Лариса не отвечала, стараясь ускользнуть от любопытства коллеги. Она вспомнила, какими затуманенными взглядами провожала накануне её с Деповым женская половина редакции. Надо было ожидать расспросов с пристрастием. И Танька не отступалась:
– Этой твой бой-френд, да? Или просто так? Где ты такого гладенького мужчинку подцепила? Один прикид чего стоит! А машина! Это его машина, нет? Он в мэрии работает? Кем? Я что-то его там не припомню. Из новеньких, что ли?
Вопросы сыпались из Таньки горохом. Лариса, ещё не остывшая от схватки с Сокольским, криво улыбнулась: какого шороха, однако, навёл здесь адвокат! Она как-то не подумала, что в обшарпанных редакционных коридорах не так уж часто бывают видения, подобные Саше Депову. Сюда в поисках эфемерной правды обычно ходят обиженные жизнью неудачники. Такие, как Елена Кротова. Блестящие представители обеспеченных категорий населения предпочитают приглашать газетчиков на рандеву в свои модные офисы.
– Ты что-то очень любопытной стала, Татьяна! И с чего это вдруг тебя так взволновали посетители соседних кабинетов?
Впрочем, вопрос был риторическим: как многие незамужние дамы, Смешляева особенно трепетно вглядывалась в приличные мужские фигуры, появлявшиеся в её поле зрения. Танька давно оставила мечты о создании семьи, но по чисто женской привычке ревностно относилась к успехам коллег и подруг. Ларису порой раздражала эта Танькина черта, но она всегда относилась к ней с сочувственным пониманием.
– Ну, ты хоть скажи – это бой-френд, или как? – не унималась Смешляева.
– Можешь заверить высокое собрание, что к покорителю сердец наших девчонок я имею опосредованное отношение! – громко продекламировала Лариса, удаляясь от любопытствующих глаз. Пусть считают, что тема исчерпана. Инцидент рассмешил её и помог поднять настроение.

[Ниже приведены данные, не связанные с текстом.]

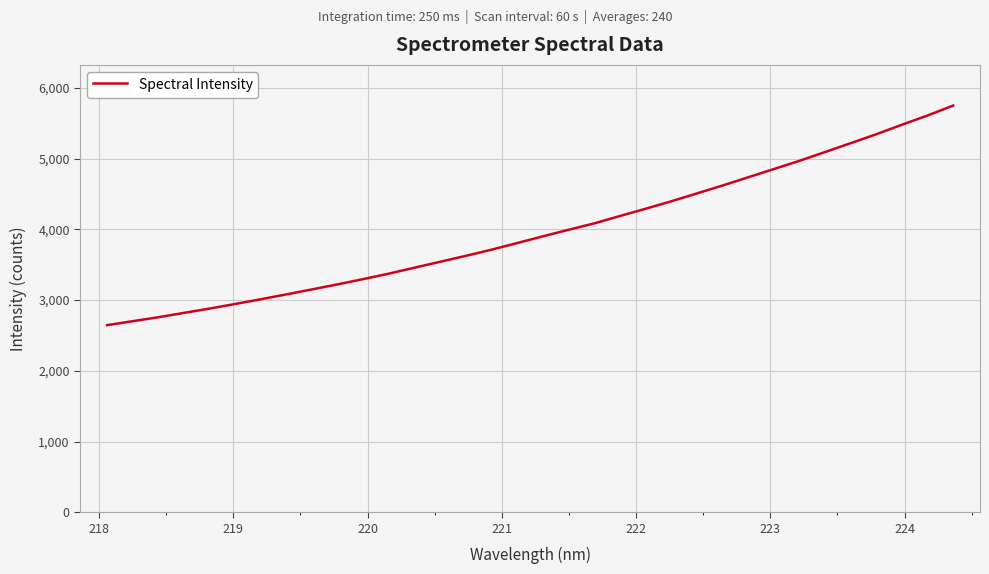

What is the smallest value displayed?

2644.6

В кабинете ждал сюрприз: на окошке буйно полыхал розовый цикламен. Она любила этот роскошный цветок, выбрасывающий множество резных головок посреди зимы. В этом году растение припоздало и начало цвести весной. Унылый офисный интерьер будто согрелся от нежного живого свечения. И у неё на душе стало совсем спокойно.

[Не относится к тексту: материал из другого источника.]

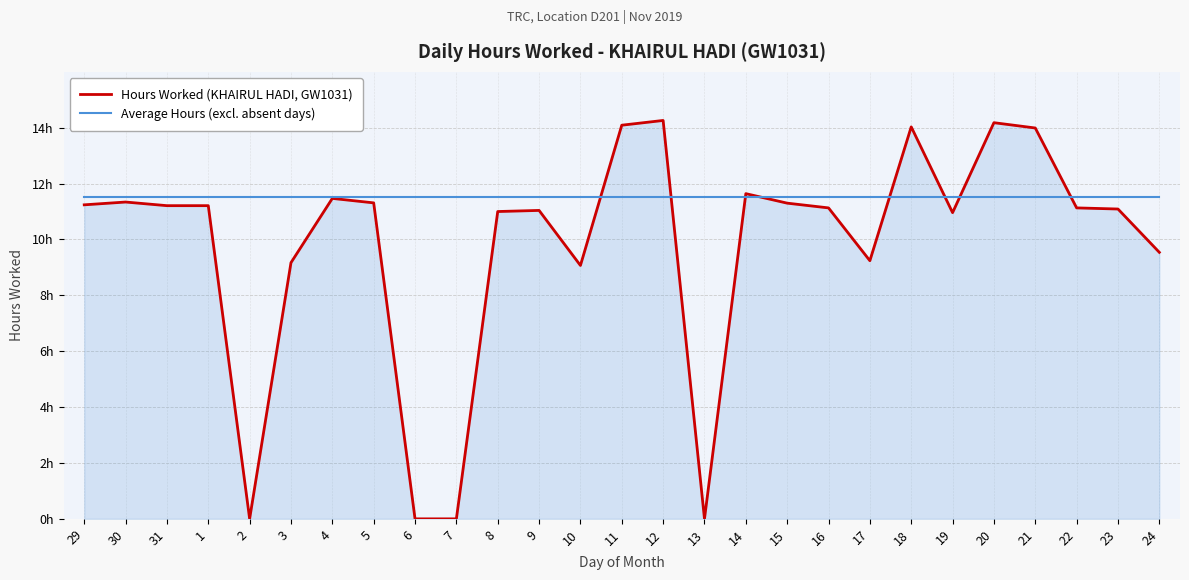

What is the label of the 5th point from the right?

20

Лариса ещё рассматривала ботаническое чудо, как загудел телефон: Сокольский велел прибыть мухой.
Андрюша, родненький, всеми твоими артистическими любовницами заклинаю: поставь Крота! – молила про себя Лариса, приближаясь к его кабинету. Открыв дверь, она без сил прислонилась к косяку, молча глядя в глаза зама:
– Ну?!
– Чего встала, проходи, Чапай говорить будет! – Сокольский велел это таким тоном, что у Ларисы отлегло от сердца. Он решился!!!
– Лорка, я тебя за твои штучки когда-нибудь прибью! – то ли извиняясь, то ли угрожая, пробасил Андрей.
– Прости, Романыч, я дура! Но обещаю: когда-нибудь и сама помру.
– Ладно, проехали. Давай по делу.
Сокольский встал, достал сигареты, приоткрыл окно, впустив в прокуренный кабинет порыв мартовской свежести. Опошлил белый свет парой длинных затяжек, потом с силой затушил цигарку:
– Вот знаю, что ничего хорошего из этого не выйдет. Знаю, что могу крупно погореть. А всё же иду у тебя на поводу! А ты знаешь, почему?
– Знаю – бесстыдно призналась Лебедева.
– Потому что, как и ты, коварная, не люблю гадов. А твой Крот – редкостный гад, который заедает жизни даже собственных детей. И ты права: должен же кто-то хотя бы иногда тыкать таких в их дерьмо! Если бы не это, ни за что бы на твою публикацию не согласился, хоть запросись.
Лариса молчала, не замечая, что по щекам её заструились предательские ручейки. Она так много себя, своей души отдала этой истории и этому материалу, а потом опять глубоко пережила его двойное фиаско, что новые надежды вызвали почти истерическую волну эмоций.